▶ [Page extract]:
21, June 2021
EU hails ‘progress’ on talks with Iran to restore 2015 nuclear deal 0
Top diplomats said Sunday that further progress had been made at talks between Iran and global powers to try to restore a landmark 2015 agreement to contain Iranian nuclear development that was abandoned by the Trump administration. They said it was now up to the governments involved in the negotiations to make political decisions.
It was the first official meeting since Iran’s hard-line judiciary chief won a landslide victory in the country’s presidential election last week.
Some diplomats expressed concern that Iran’s election of Ebrahim Raisi as president could complicate a possible return to the nuclear agreement.
Enrique Mora, the European Union official who chaired the final meeting of the sixth round of talks between Russia, China, Germany, France, Britain and Iran, told reporters that “we are closer to a deal, but we are not still there.”

▶ [Your objective]: Copy out the entire news report on the EU and the Iran nuclear talks word for word. These records have no connection to the news report on the Iran nuclear talks.

▶ [Data extract]:
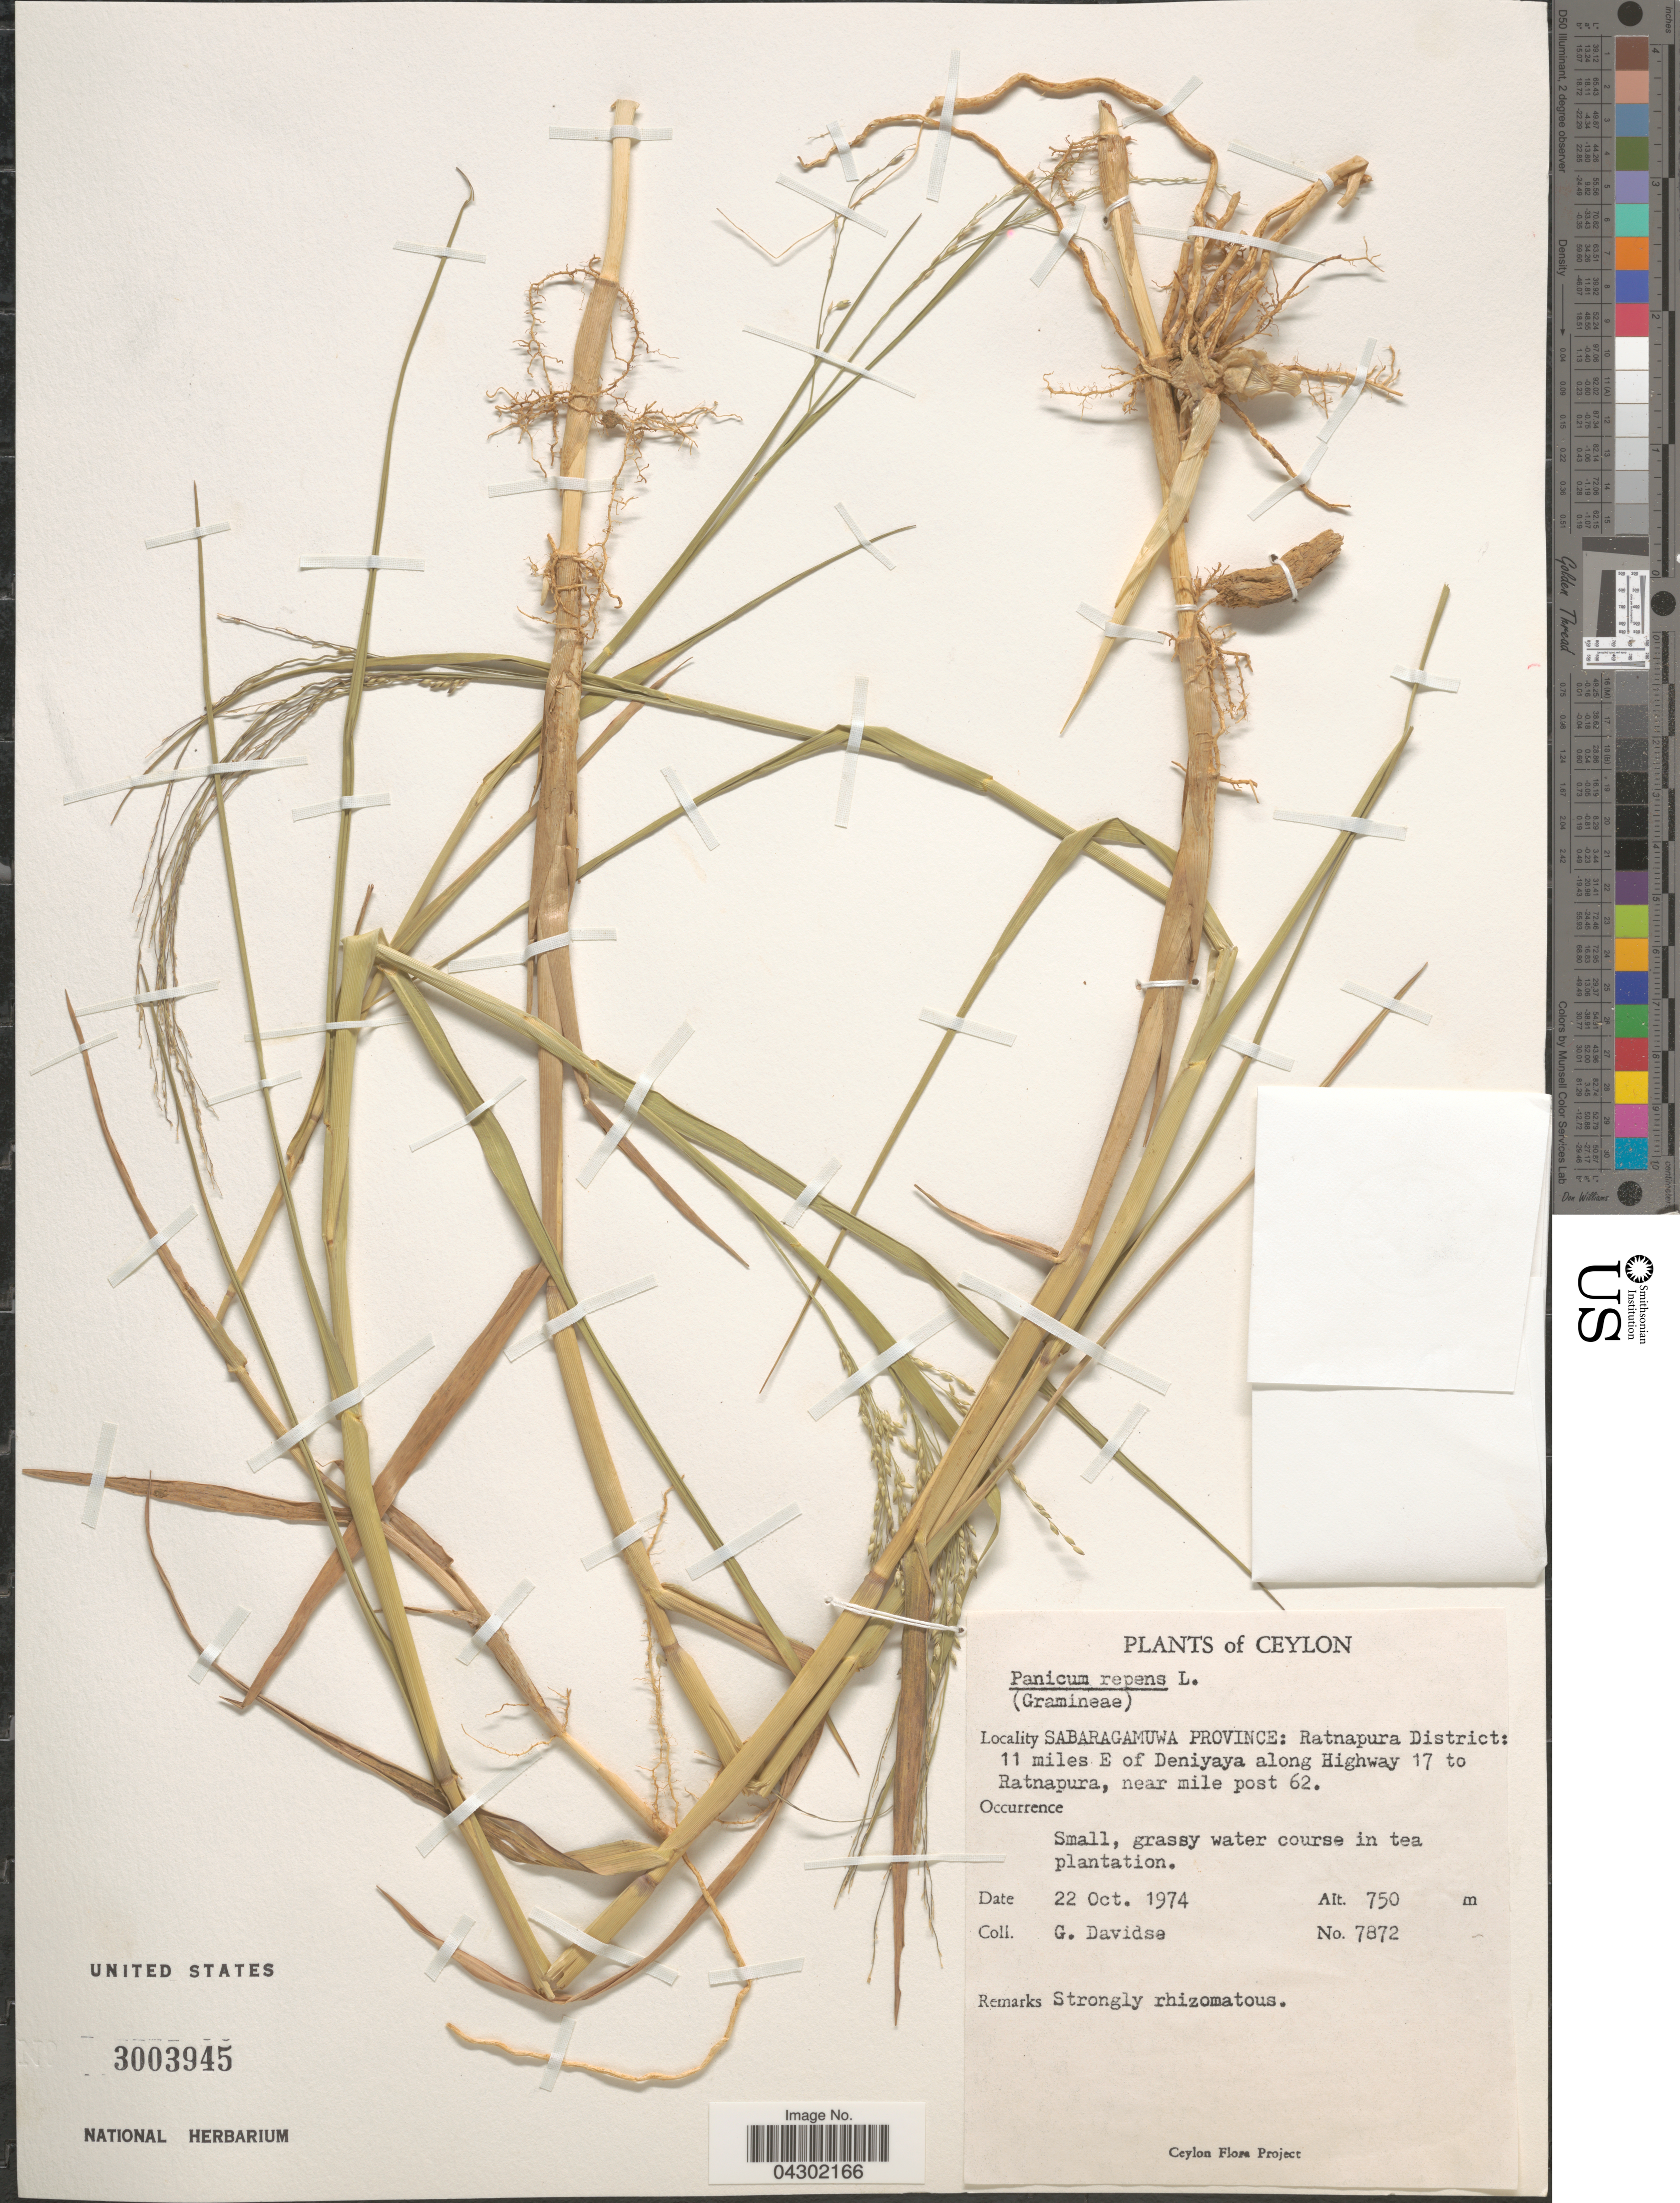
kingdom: Plantae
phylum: Tracheophyta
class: Liliopsida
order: Poales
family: Poaceae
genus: Panicum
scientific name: Panicum repens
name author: L.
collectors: G. Davidse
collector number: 7872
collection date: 1974-10-22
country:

▶ [Problem solution]:
21, June 2021
EU hails ‘progress’ on talks with Iran to restore 2015 nuclear deal 0
Top diplomats said Sunday that further progress had been made at talks between Iran and global powers to try to restore a landmark 2015 agreement to contain Iranian nuclear development that was abandoned by the Trump administration. They said it was now up to the governments involved in the negotiations to make political decisions.
It was the first official meeting since Iran’s hard-line judiciary chief won a landslide victory in the country’s presidential election last week.
Some diplomats expressed concern that Iran’s election of Ebrahim Raisi as president could complicate a possible return to the nuclear agreement.
Enrique Mora, the European Union official who chaired the final meeting of the sixth round of talks between Russia, China, Germany, France, Britain and Iran, told reporters that “we are closer to a deal, but we are not still there.”